■ À FAIRE:
(1) Selon le texte sur Raqqa, de quelle ville du Sud le mouvement de contestation est-il parti ?
(2) Reprenez le texte sur Raqqa juste après sa dernière phrase.

■ TEXTE À LIRE:
= = = = =

Abdalaziz Alhamza a 24 ans, mais un passé déjà chargé. Il est originaire de Raqqa, le chef-lieu de la province syrienne la plus orientale, devenu célèbre depuis que l’Etat islamique (ou Daesh) en a fait sa capitale de facto. Le jeune homme a dû fuir la ville en 2014. De Turquie, il a créé avec quelques amis exilés un réseau, « Raqqa is being slaughtered silentely » (Raqqa est massacrée en silence), qui donne des nouvelles fraîches de la ville grâce à un réseau d’informateurs sur place. Désormais en Allemagne, nous l’avons rencontré lors de son passage à Bruxelles à l’occasion de la sortie d’un livre (1).

En 2011, Raqqa fut parmi les premières villes à lancer la contestation.

Oui, à l’époque, il n’existait aucune liberté de parole, la moindre parole déplacée pouvait mener en prison. Et les murs avaient des oreilles ! Le gouvernement contrôlait tout et tout le monde. Le mouvement est parti d’une ville du Sud, Deraa, où ils ont torturé des enfants qui avaient écrit des slogans sur des murs. Les manifestations ont fait boule de neige. On réclamait juste un peu de liberté. Je fus arrêté en mars pendant 40 jours et torturé. A la fin je leur aurais avoué n’importe quoi, c’est ce qui est arrivé à un ami qui a même confessé avoir tué Ben Laden pour arrêter la torture!

Il y a eu une amnistie qui a aussi bénéficié aux djihadistes que le régime détenait…

Ceux-là étaient dans des prisons spéciales ; ils ont été libérés dans le but évident de participer à la radicalisation de la contestation qui devenait une révolution. Des centaines, peut-être plus, d’extrémistes ont été remis en liberté : il fallait que le régime montre qu’il combattait des « terroristes ».

= = = = =

■ ENTRÉES AFFICHÉES:

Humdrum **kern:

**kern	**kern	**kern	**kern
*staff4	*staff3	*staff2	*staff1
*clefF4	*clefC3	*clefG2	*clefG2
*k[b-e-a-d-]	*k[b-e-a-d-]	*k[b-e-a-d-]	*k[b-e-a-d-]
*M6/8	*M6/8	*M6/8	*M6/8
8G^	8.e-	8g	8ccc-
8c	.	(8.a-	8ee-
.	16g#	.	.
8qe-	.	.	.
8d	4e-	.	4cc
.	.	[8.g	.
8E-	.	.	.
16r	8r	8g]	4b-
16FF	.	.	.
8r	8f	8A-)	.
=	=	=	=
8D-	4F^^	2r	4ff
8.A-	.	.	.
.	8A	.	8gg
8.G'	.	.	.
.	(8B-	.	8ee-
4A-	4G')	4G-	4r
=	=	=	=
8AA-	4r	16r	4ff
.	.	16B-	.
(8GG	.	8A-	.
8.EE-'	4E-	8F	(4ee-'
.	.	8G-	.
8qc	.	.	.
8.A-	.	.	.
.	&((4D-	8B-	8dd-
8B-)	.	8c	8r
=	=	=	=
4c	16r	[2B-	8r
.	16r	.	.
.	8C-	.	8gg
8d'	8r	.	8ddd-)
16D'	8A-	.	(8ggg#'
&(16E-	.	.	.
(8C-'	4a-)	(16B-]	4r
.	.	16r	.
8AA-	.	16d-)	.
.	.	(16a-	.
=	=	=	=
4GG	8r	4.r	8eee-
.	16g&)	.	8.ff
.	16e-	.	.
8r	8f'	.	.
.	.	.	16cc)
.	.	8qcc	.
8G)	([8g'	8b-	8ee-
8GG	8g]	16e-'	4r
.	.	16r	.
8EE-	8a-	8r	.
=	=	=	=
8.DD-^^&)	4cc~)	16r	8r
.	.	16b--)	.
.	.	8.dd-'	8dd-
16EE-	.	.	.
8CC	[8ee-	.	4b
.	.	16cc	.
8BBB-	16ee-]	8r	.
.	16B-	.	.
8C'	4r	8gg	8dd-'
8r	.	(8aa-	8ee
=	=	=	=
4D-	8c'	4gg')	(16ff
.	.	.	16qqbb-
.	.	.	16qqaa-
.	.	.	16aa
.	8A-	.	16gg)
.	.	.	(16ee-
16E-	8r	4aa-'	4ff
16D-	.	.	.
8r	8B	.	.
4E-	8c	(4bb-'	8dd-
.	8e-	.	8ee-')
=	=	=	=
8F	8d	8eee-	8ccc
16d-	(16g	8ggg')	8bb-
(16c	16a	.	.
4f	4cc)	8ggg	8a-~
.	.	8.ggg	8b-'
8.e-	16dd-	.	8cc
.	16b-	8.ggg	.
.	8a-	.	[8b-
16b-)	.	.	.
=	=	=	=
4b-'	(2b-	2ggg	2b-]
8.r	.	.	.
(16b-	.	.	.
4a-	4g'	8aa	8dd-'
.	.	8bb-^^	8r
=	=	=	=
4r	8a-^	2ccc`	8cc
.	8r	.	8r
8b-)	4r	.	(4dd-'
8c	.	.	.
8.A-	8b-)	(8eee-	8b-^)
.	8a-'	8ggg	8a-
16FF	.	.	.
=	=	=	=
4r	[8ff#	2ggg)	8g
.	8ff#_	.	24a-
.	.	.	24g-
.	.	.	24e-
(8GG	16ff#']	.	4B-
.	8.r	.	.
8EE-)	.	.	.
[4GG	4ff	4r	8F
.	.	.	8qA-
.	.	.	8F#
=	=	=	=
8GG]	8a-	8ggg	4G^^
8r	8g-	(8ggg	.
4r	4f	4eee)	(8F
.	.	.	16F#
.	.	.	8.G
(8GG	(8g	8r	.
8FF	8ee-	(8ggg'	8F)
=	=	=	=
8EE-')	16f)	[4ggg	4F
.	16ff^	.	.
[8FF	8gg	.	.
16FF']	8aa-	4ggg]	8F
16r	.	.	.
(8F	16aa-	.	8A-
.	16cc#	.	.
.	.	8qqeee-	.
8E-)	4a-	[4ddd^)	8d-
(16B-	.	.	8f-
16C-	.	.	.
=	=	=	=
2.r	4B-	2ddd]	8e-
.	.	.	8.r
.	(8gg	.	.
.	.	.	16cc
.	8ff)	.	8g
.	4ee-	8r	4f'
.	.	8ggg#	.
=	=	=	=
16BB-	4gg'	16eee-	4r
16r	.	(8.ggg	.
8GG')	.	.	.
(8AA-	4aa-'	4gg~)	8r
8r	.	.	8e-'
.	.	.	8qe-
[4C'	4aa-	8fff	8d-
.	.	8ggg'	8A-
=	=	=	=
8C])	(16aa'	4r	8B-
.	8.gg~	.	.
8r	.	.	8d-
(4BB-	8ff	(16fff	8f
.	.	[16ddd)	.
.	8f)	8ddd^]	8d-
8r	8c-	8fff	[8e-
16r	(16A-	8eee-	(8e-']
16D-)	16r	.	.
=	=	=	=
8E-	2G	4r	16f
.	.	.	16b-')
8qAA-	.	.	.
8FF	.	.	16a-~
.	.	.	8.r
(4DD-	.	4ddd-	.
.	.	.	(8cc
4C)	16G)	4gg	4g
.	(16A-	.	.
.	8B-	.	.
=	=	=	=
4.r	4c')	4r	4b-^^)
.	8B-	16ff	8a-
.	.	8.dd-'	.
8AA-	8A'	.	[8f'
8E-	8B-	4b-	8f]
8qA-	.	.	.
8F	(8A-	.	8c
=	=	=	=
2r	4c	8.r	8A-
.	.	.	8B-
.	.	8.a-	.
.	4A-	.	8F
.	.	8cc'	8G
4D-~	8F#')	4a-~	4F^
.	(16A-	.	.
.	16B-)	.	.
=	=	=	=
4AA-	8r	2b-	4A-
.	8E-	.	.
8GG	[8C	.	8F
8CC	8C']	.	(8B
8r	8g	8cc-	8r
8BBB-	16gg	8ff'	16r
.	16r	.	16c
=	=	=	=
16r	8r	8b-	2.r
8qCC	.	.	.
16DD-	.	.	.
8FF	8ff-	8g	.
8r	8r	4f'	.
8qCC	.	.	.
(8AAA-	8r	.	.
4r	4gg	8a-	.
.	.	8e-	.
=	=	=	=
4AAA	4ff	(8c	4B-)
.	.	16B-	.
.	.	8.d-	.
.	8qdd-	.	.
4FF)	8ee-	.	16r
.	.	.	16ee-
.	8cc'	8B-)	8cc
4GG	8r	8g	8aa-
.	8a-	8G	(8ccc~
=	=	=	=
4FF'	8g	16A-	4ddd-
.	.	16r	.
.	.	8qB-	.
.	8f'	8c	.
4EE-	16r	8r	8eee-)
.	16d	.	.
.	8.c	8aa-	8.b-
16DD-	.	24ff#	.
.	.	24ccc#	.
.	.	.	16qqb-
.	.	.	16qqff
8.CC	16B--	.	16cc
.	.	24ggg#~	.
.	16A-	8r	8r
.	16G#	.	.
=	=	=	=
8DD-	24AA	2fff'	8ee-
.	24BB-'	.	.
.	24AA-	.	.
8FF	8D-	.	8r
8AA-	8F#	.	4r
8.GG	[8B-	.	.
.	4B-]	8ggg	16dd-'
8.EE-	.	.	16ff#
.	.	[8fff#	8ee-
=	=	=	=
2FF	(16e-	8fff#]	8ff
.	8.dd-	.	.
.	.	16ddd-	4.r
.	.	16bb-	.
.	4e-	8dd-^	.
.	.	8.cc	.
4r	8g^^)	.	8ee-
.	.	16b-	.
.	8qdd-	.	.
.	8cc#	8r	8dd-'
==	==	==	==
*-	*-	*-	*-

= = = = =

■ RÉPONSES:
(1) De Deraa.

(2)
Mais Raqqa s’est d’abord libérée seule…

En mars 2013, des forces proches de l’Armée syrienne libre (ASL) ont réussi à chasser les forces du régime. Moi je n’ai pas voulu porter les armes, je suis devenu un «media activist», je filmais les combats. Ce fut une belle époque. Puis les djihadistes de Daesh ont commencé à arriver, pas nombreux d’abord, puis de plus en plus et les clashes ont débuté entre eux et nous. En janvier 2014, ils ont pris le dessus. Ils ont perquisitionné chez mes parents, à ma recherche. J’ai alors pris la décision de fuir en Turquie. Comme, avec quatre amis, nous continuions à prendre par internet des nouvelles quotidiennes de nos proches à Raqqa, nous avons décidé de fonder notre réseau, pour témoigner. Ainsi, nous avons documenté le « règne » de l’Etat islamique : les arrestations, les exécutions, l’interdiction du tabac et de l’alcool, l’obligation des prières quotidiennes et fermeture des commerces pendant celles-ci, l’obligation faite aux femmes de se couvrir le corps intégralement, l’imposition d’un système d’éducation qui lave le cerveau des enfants, etc.

Comment Daesh a-t-il réagi à votre campagne sur facebook, twitter et bientôt votre site web?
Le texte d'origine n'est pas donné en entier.